Why would you create a marketing Kanban system? Study after study has shown that marketing has become more and more fragmented. The ability to reach your customer with one or even just several marketing tactics is a thing of the past. Both online and off-line content has to be relevant and adapted to a variety of tactics. The ability to do that effectively and within budgetary constraints can only be done by leveling and limiting your work in process. The most effective and proven strategy to accomplish this is the Kanban.
To Do, Doing, Done may not have been an earth shattering experience? The next step is a huge one, and I mean huge. You need to take your drawing and place a number under the Doing Column. Are you shaking yet?
This is how we will manage the Work in Process or the WIP. . If you limit yourself to what you are doing you will be more effective. In Covey’s 4 Disciplines of Execution he states and quantifies the 4 Disciplines:
- Focus on the Wildly Important
- Create a Compelling Scorecard
- Transfer Lofty Goals into Specific Actions
- Hold each other accountable – All the time
Putting just a number on the Kanban board we have done this:
- Putting a limit on the work in process we will determine what really needs to be done.
- Created a scorecard with just having a simple Kanban board.
- Transferred our goals into action as we travel from left to right on the board.
- The board keeps us accountable.
- If this is a board for more than one individual, the tasks that are not being completed will encourage teamwork.
If it is a team effort, using more of a Scrum approach we may ask the same daily questions that are asked by a Scrum Team.
- What have you done since the last meeting?
- What will you do between now and the next meeting?
- What got in your way of doing work?
We may see work piling up in the Doing column without being completing. We may be finding out that we are always reacting to a task in the “To Do” stage versus completing the doing. I know this sound a little childish but on a grander scale it is very much what happens. Just think of a salesperson that never asks for the order. He may be everyone’s best friend but is not getting the percentage of closures that he should. In a Kanban board it becomes readily apparent. The real secret to the board though is that we need to complete the task that is in the “doing” column before we pull from the To Do.
The other feature of using the board is cycle time. In a perfect world, when a task enters the To Do Column it immediately transfer to “Doing.” We complete the task and that would be our cycle time. If there are other tasks in the doing column and a task has to sit in the “To Do” column that time would be added to your cycle time. In Scrum this description is similar to a sprint. In Kanban we even may have different cycle times for different types of customers. This would allow us to create Swim Lanes horizontally across the chart.

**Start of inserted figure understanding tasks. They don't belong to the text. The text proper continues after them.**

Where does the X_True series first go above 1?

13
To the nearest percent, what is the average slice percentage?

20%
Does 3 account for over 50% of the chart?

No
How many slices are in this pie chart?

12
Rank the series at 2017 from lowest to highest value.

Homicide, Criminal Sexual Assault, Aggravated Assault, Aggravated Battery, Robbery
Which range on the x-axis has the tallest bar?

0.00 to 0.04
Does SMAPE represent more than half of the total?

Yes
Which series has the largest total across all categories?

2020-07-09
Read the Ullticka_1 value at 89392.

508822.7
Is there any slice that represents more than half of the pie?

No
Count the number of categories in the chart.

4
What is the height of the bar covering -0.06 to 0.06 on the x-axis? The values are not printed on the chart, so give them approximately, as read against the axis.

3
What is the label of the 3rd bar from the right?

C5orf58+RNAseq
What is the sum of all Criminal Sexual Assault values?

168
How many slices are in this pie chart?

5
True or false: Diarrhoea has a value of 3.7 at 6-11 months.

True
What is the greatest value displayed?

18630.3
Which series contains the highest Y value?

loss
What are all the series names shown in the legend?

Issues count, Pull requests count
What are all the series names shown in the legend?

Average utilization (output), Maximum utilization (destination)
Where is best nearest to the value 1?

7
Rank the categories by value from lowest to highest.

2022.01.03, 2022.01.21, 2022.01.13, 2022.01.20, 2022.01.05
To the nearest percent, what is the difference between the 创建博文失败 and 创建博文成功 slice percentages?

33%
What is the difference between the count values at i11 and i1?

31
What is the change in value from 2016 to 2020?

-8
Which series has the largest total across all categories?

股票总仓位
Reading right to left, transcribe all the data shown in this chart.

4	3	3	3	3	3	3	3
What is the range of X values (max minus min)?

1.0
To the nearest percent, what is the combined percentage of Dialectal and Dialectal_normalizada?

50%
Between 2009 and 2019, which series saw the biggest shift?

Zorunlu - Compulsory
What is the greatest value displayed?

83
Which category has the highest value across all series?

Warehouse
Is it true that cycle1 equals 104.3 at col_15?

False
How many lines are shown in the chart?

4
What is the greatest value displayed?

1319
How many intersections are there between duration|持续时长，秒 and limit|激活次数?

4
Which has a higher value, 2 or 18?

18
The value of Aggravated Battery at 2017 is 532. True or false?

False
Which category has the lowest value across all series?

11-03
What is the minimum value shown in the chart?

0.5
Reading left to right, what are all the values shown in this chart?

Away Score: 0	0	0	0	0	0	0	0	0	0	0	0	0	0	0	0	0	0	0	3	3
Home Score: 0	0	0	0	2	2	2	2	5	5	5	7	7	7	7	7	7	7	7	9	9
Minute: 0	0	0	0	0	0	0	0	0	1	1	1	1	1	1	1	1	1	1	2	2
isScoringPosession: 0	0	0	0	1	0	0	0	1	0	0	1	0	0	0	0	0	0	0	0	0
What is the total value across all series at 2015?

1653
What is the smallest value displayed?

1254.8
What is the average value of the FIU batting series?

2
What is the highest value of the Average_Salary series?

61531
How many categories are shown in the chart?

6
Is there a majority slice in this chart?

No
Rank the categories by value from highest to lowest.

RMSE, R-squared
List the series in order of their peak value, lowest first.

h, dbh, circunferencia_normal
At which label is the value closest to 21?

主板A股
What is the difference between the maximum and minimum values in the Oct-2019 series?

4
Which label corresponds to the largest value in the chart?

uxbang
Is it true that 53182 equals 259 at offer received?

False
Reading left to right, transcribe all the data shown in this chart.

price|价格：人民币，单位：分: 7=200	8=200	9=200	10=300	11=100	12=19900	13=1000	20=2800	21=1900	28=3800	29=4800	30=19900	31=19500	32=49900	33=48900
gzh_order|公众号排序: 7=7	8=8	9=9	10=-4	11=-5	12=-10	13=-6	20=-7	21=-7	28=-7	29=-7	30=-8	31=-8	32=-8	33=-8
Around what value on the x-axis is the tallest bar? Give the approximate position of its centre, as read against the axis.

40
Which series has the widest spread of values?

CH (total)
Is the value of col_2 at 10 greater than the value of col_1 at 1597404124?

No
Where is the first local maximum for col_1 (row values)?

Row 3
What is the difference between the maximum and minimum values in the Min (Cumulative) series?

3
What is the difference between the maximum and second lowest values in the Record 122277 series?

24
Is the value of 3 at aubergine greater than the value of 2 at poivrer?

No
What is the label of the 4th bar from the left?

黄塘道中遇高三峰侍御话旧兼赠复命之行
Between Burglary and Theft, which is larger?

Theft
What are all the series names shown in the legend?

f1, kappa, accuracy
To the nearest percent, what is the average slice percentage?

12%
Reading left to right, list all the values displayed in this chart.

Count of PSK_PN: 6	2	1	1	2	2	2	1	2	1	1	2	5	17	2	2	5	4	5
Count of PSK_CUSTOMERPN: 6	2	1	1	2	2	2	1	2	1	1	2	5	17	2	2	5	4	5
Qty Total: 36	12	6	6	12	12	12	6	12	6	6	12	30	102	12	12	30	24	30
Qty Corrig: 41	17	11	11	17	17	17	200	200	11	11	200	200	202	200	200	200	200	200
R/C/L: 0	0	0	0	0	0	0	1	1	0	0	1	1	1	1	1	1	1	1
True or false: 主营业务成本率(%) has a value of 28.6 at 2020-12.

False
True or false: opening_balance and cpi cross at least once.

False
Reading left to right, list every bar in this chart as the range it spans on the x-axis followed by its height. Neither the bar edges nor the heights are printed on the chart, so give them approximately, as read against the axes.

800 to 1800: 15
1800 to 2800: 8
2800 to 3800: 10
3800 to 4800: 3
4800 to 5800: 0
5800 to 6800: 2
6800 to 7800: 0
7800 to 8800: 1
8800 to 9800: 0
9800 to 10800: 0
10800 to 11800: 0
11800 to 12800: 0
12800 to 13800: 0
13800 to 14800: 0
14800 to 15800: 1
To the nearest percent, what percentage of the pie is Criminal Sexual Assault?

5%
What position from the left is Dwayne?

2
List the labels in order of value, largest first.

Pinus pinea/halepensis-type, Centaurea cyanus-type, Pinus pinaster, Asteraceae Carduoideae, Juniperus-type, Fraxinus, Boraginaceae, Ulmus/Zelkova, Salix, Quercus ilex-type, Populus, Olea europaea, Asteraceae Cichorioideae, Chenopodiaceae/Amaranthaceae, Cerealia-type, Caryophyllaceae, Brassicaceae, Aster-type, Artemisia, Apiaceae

Visualization is the key to effective Kanban. You may use different color post it notes to signify different marketing task such as PR, Social Media, Advertising and so forth. You may use different colors in your swim Lanes to recognize different marketing segments. You may even add additional columns to represent your marketing flow. That is actually Marketing Kanban 201.
We are establishing a Work in Process limit to create a proper flow in your marketing. The proper cadence per say. This is a term you will hear me say over and over again. Cadence is a key in today’s marketing which I will demonstrate in a later blog post. The WIP limit is at first, probably a guess. However, establishing one is very important. It is a key to a PULL System. Without, when would you know when to pull?